Когда они бодро уселись в «Фиат» вишневого цвета, Морхинин взмолился: «Ла Скала! Покажите мне Ла Скала!» – в память о тех днях, когда московская опера гастролировала на его сцене. Они проехали мимо знаменитого оперного театра, вдоль галереи, сверкающей магазинчиками и кафе, и наконец остановились напротив Миланского собора.

– Когда мы были на гастролях, собор выглядел не столь роскошно, заключенный весь в строительные леса…

– О! Сколько лет прошло… Леса давно сняли, и вы можете любоваться статуями, витражами и каменной резьбой… Но как ваше впечатление о нынешней Италии, Валерьян?

– Откровенно? Хуже, чем пятнадцать лет назад. Все казалось скромнее, проще, но больше по-итальянски как-то. Конечно, не катил такой сплошной поток авто…

– А у вас-то в Питере, в Москве! Еще больше авто, готов поклясться!

– В Москве вообще бензиновый ад, а весь город буквально завален и завешен рекламой – от движущихся электрорастяжек на крышах и поперек улиц до американских улыбок и пупков полуголых девиц чуть ли не у самого Кремля… Собственно, вот все то же самое и здесь, только поменьше количеством и размерами… Где знаменитый блошиный рынок? Где продавцы жареных каштанов? А где итальянские маленькие таверны? Почему вместо них японские, китайские, ливанские, египетские, марокканские? Почему столько негров, арабов, еще кого-то…
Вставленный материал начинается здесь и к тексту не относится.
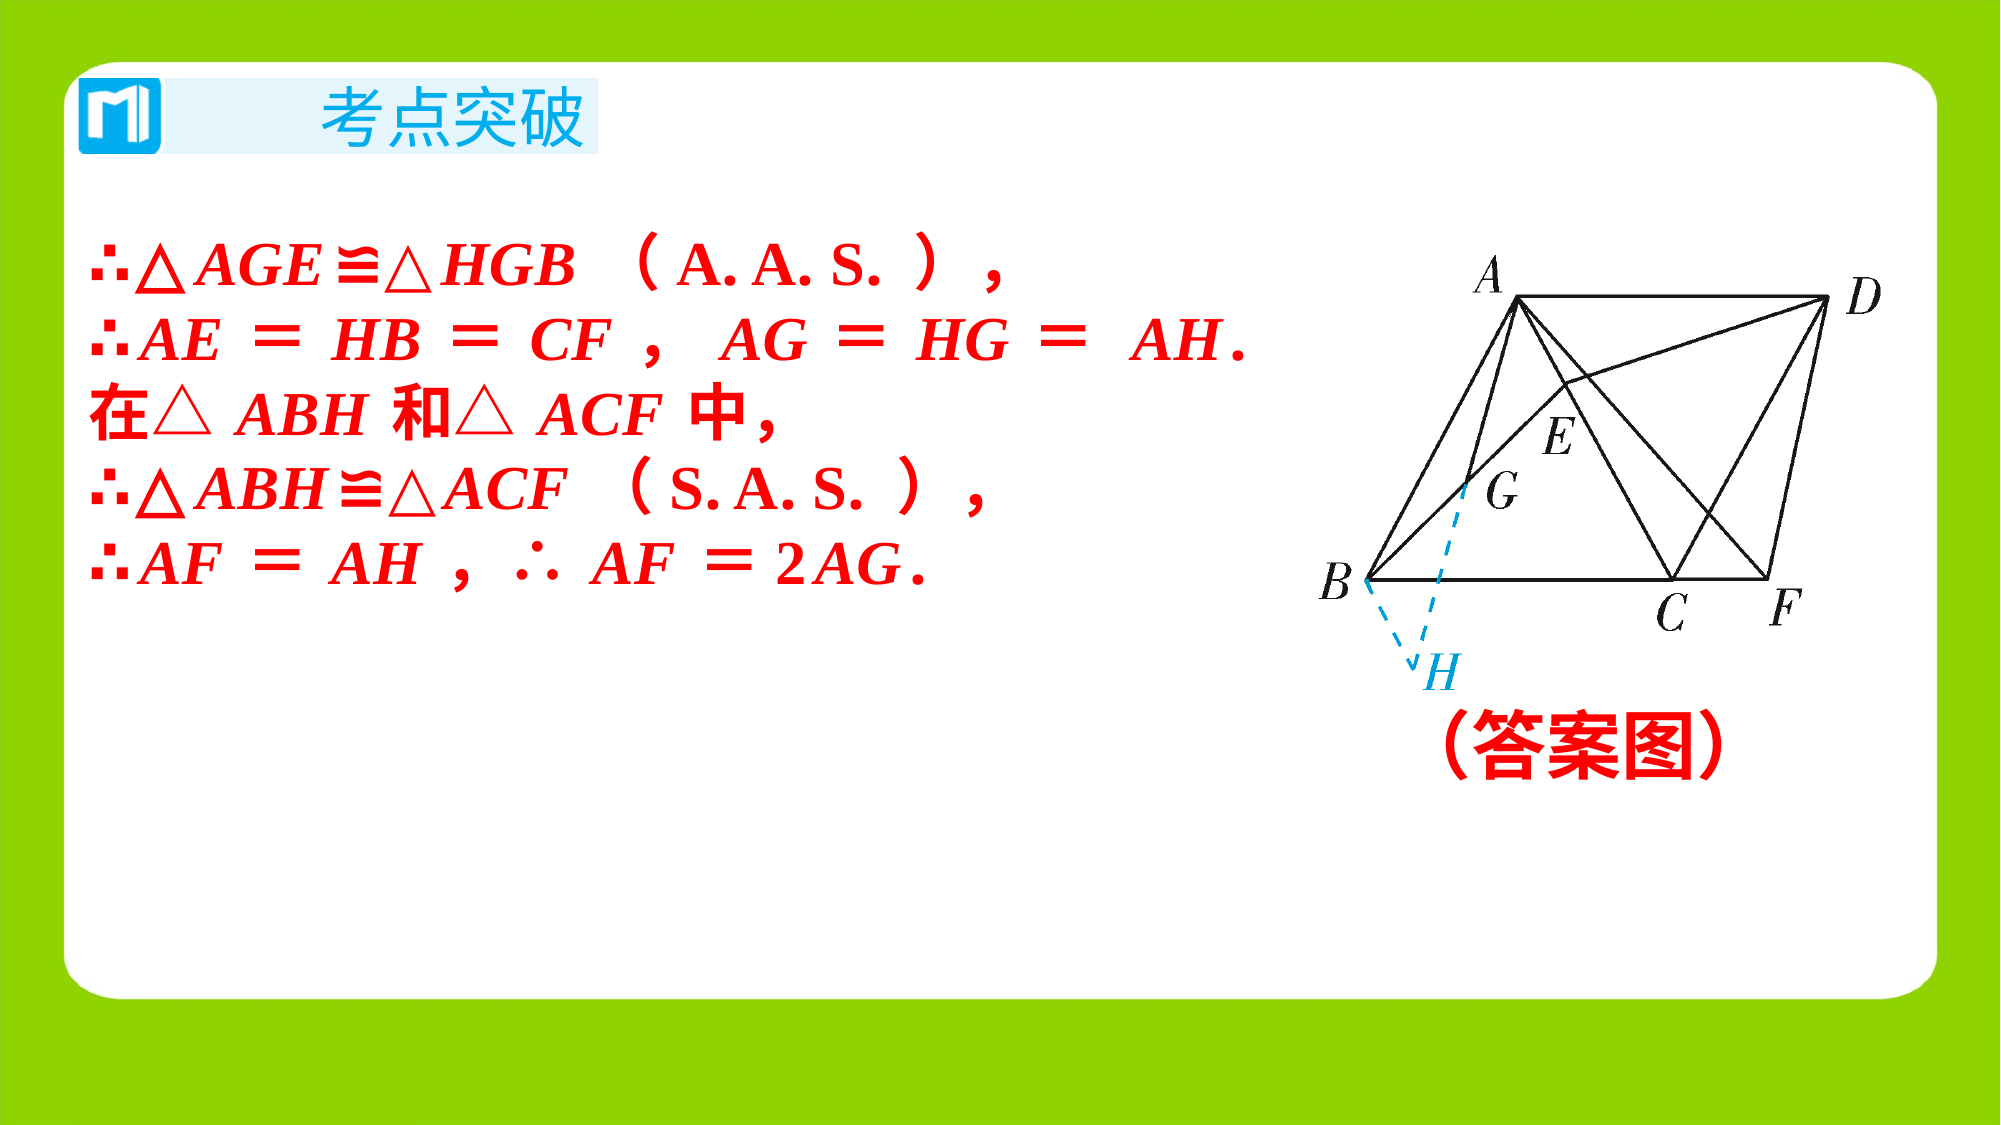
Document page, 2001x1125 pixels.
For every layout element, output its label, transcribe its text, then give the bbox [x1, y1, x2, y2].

picture [0, 0, 2001, 1125]
text_box （答案图） [1318, 744, 1775, 790]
– Албанцы незаконно мигрируют, а наше слабое либеральное правительство не может серьезно этому воспрепятствовать. Боится быть обвиненным в нетолерантности. Ислам захватывает Италию, вообще Европу… Глобализация, – Бертаджини махнул рукой не без печали: – Хватит об этом. Глобальная цивилизация катится и со стороны Америки. А азиаты и африканцы расселяются в городах старушки-Европы. Но Россия, при всем ее безумном беспорядке и безудержном грабеже, все-таки держится – она слишком огромна… Знаете ли, Валерьян, я думаю, Россия удержит ислам и остановит Америку…

– Сомневаюсь. К тому же вы забыли про неистово процветающий Китай…

– Все! К дьяволу… О Мадонна, прости меня… К чертям политику! Нас интересует «Проперций» – роман писателя Морхинина, уже отпечатанный в типографии. Благодаря стараниям и упорству одного старого мантуанского журналиста.

– Нет слов, Владимиро… Я считаю, таких людей, как вы, больше на свете не бывает! – искренне воскликнул Валерьян.

Наконец вишневый «Фиат» выехал из голубовато-серой от смога миланской котловины и заскользил по переполненному шоссе к Мантуе. И, несмотря на потоки автомобилей, караваны туристических автобусов, массы слишком смуглых или откровенно чернокожих торгашей и попрошаек, Морхинин имел счастье любоваться по пути архитектурными красотами Возрождения, прелестными, как декорации к шекспировским спектаклям.

– Мы поедем в Мантую через Верону специально для вас, чтобы вы хоть мимоходом посмотрели на эти живописные города.

Морхинин наслаждался, выглядывая среди современного цивилизационного хлама соборы, палаццо, площади и фонтаны. К вечеру машина подъехала к аккуратному особнячку с примкнутыми к нему магазинами и сквером. Это был тот адрес, который Морхинин знал наизусть, надписывая письма к Бертаджини.

Въехали под арку в замкнутый дворик, выложенный темно-серой плиткой, дверь подъезда оказалась распахнута. Пожилая дама в длинной юбке и замшевой кофте стояла на ступеньке крыльца, держа за ручку светловолосого малыша лет трех. Рядом в белых джинсах и красной куртке – невысокая молодая женщина, жена Джино.